Historischer Kontext

Feature Engineering hat sich parallel zur Entwicklung von Machine Learning und Data Science entwickelt. In den frühen Tagen der Datenanalyse lag der Fokus oft auf der Datenbereinigung und -vorbereitung. Mit der zunehmenden Komplexität von ML-Algorithmen und der Verfügbarkeit großer Datenmengen wurde die Bedeutung von Features erkannt. In den letzten Jahren haben sich automatisierte Techniken und Tools etabliert, die den Prozess erleichtern und beschleunigen, was zu einem verstärkten Einsatz von Feature Engineering in der Industrie geführt hat.

Feature Engineering ist wie die Vorbereitung von Zutaten beim Kochen: Statt dem Koch (Modell) eine ganze Kartoffel zu geben, schneidest du sie in Würfel, schälst sie und würzt sie – so kann er ein besseres Gericht daraus machen.

Transformation von Rohdaten in informative Merkmale für ML-Modelle

Oft entscheidender für die Modellqualität als die Wahl des Algorithmus

Bei Deep Learning weniger nötig, da das Modell Features selbst lernt

Tabellarische Daten

Aus Zeitstempeln Features wie Wochentag, Stunde, Saison extrahieren

Textanalyse

TF-IDF, Wortanzahl, Sentiment-Score als Features berechnen

Marketing

Aus Kaufhistorie Features wie Durchschnittsbestellwert, Kauffrequenz ableiten

Braucht man Feature Engineering bei Deep Learning?

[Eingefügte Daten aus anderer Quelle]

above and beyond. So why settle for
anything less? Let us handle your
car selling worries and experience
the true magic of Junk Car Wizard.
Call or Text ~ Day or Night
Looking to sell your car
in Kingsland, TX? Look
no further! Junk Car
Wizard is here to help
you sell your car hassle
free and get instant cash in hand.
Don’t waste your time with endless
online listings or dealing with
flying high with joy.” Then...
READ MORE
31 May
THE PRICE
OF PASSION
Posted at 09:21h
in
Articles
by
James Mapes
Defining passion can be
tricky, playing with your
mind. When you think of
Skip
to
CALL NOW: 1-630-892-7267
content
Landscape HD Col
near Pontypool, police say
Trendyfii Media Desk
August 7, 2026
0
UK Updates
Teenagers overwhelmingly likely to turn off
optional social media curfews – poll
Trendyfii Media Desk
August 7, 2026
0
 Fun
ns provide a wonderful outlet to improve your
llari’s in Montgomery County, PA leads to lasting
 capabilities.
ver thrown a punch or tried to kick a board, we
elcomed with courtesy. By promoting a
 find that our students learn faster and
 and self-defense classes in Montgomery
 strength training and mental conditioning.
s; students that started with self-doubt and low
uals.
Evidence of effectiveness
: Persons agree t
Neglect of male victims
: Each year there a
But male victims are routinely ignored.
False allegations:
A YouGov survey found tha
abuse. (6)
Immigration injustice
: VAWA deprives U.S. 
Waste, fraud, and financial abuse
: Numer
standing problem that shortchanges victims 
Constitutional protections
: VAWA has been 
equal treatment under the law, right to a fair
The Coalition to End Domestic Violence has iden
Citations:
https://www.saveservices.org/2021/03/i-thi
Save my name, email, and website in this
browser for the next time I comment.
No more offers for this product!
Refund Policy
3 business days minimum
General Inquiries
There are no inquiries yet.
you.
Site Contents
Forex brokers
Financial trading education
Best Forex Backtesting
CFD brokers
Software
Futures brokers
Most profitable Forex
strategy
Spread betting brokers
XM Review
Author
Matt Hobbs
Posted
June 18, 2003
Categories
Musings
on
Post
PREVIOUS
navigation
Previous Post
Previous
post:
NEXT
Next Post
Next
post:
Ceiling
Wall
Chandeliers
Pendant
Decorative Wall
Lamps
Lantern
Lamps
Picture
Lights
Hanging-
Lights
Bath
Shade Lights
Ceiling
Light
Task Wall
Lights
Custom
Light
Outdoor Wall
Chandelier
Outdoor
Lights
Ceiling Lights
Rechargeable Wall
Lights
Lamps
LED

Weniger als bei klassischem ML. Deep Learning lernt Features automatisch aus Rohdaten. Aber gutes Feature Engineering kann auch bei Deep Learning helfen, besonders bei tabellarischen Daten oder wenn wenig Trainingsdaten vorhanden sind.

Was sind die wichtigsten Feature-Engineering-Techniken?

Skalierung (Normalisierung, Standardisierung), Encoding (One-Hot, Label Encoding für Kategorien), Aggregation (Mittelwert, Summe über Gruppen), Interaktionen (Feature A × Feature B) und zeitbasierte Features.

Welche Techniken sind am effektivsten für Feature Engineering?

Effektive Techniken für Feature Engineering umfassen die Erstellung von Interaktionen zwischen Variablen, die Verwendung von Aggregationen und die Transformation von Variablen in geeignete Formate. Domain-Wissen spielt eine entscheidende Rolle bei der Auswahl der richtigen Features.

Wie kann ich die Bedeutung von Features bewerten?

Die Bedeutung von Features kann durch Techniken wie Feature Importance Scores, Permutation Feature Importance oder SHAP-Werte bewertet werden. Diese Methoden helfen, die Auswirkungen einzelner Features auf die Modellleistung zu quantifizieren.